Neue OZ: Kommentar zu Festspiele
Bayreuth
Osnabrück (ots)
Geste der Großmut
Es ist ein Zeichen für eine gewisse Entspannung, was jetzt in Bayreuth möglich wurde. Vielleicht erlaubt der historische Abstand zum Holocaust größere Gelassenheit. Doch solange Betroffene der unvorstellbar gigantischen Juden-Ermordung leben, und das gilt auch für ihre Nachkommen, bleibt eine Aversion gegen Richard Wagner nachvollziehbar. Wer als Holocaust-Opfer die antisemitischen Hetz-Tiraden kennt, die von Wagner und seinem familiären Umfeld überliefert sind, darf Scheuklappen aufsetzen, um nicht alle Gefühle von Zorn, Trauer und Entsetzen wieder erleben zu müssen.
Alle anderen sind freier zu entscheiden: zwischen der Person Wagner und seiner Musik. Töne können nicht antisemitisch sein, höchstens Worte. Wagners Opern sind schon einigen seiner nicht-jüdischen Zeitgenossen als zu bombastisch oder weihevoll-schwülstig vorgekommen.

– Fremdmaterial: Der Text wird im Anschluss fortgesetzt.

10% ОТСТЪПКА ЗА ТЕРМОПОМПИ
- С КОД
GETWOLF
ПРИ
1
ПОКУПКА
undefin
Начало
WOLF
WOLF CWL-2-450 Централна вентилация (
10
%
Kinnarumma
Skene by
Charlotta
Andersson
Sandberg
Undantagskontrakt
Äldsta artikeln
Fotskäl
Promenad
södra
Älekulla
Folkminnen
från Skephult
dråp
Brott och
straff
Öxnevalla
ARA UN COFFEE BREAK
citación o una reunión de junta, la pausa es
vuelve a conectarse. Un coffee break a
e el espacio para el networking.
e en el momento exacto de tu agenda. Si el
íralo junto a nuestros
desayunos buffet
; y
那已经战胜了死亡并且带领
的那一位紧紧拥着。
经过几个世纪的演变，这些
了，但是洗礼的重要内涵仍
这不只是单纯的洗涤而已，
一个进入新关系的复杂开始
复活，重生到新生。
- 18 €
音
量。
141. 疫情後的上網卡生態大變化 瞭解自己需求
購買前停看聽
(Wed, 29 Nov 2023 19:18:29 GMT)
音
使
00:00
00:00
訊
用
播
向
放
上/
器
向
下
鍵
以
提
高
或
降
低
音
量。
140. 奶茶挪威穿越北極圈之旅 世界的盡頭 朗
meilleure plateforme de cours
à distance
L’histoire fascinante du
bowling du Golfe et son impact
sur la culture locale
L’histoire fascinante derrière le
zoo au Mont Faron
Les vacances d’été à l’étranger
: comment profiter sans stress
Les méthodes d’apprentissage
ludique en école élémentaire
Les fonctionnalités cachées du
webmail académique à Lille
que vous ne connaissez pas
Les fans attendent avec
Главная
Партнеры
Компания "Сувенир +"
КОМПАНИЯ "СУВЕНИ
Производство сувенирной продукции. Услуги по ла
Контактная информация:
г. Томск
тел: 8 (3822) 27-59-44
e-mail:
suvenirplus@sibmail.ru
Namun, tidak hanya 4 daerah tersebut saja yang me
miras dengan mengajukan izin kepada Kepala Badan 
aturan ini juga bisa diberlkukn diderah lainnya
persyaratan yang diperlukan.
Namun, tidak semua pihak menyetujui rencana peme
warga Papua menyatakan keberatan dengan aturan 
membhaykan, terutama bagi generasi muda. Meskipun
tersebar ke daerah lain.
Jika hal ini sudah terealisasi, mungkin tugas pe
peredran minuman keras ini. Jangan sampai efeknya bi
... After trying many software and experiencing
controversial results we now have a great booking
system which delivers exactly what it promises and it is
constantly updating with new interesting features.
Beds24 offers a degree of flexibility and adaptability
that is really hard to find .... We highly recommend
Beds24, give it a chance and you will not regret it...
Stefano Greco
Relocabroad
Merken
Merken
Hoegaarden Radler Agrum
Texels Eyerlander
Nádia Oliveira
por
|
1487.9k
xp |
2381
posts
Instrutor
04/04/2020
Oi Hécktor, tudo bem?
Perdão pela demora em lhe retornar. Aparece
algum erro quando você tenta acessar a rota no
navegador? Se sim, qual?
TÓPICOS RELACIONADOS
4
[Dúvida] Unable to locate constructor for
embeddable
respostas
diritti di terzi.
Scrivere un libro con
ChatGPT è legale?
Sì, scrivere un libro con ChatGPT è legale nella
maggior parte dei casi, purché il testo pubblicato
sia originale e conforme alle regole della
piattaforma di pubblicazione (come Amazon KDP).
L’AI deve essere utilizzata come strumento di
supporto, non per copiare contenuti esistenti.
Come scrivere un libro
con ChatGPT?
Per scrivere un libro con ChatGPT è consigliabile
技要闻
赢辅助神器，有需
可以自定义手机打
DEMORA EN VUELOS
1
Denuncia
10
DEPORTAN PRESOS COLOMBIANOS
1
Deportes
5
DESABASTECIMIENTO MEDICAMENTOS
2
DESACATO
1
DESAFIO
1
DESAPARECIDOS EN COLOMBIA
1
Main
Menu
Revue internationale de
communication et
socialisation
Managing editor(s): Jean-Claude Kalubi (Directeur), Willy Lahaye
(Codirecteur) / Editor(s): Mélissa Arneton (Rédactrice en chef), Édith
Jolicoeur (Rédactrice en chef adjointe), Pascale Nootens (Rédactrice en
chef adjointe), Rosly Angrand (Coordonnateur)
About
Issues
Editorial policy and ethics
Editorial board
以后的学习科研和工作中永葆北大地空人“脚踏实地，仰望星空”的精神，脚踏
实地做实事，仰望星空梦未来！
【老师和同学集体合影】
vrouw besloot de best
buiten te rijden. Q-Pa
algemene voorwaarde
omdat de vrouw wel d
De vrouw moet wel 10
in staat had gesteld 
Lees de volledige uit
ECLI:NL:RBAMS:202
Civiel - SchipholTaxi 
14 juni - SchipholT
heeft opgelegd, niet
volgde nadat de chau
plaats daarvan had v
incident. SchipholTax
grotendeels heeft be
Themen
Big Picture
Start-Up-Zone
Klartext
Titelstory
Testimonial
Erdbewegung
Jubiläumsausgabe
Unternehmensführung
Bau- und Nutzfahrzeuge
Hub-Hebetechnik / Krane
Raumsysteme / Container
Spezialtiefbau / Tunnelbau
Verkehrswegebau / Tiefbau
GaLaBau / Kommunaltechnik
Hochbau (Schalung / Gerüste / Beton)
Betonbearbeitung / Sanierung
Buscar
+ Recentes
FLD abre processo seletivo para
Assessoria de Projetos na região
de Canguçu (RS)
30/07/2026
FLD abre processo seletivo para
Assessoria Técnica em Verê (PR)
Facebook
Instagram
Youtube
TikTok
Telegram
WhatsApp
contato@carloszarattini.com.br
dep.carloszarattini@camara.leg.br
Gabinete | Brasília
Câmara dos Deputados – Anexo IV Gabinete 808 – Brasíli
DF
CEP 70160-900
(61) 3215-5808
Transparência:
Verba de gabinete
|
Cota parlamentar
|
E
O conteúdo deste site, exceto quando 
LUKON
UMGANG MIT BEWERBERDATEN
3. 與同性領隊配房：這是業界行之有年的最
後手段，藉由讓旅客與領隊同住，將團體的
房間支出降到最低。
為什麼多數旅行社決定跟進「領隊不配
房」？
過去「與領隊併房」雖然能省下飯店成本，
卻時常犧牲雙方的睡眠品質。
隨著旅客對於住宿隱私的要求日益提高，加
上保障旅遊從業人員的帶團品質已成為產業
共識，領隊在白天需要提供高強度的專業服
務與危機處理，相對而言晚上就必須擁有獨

Aber das ist eine Frage des musikalischen Geschmacks, die nichts mit Rassismus zu tun hat. Insofern war der Auftritt des israelischen Kammerorchesters in Bayreuth eine versöhnliche Geste. Großzügig bewegten sich die Israelis an jenen Ort, der Adolf Hitler stets höchst willkommen hieß. Sie spielten neben Wagner auch Liszt. Und gaben zu verstehen, dass Franz Liszt erstens Schwiegervater Wagners war und, viel wichtiger, ein großer deutscher Komponist, wie unbestritten Wagner auch. Großmut reicht die Hand über den Abgrund, leugnet ihn jedoch nicht.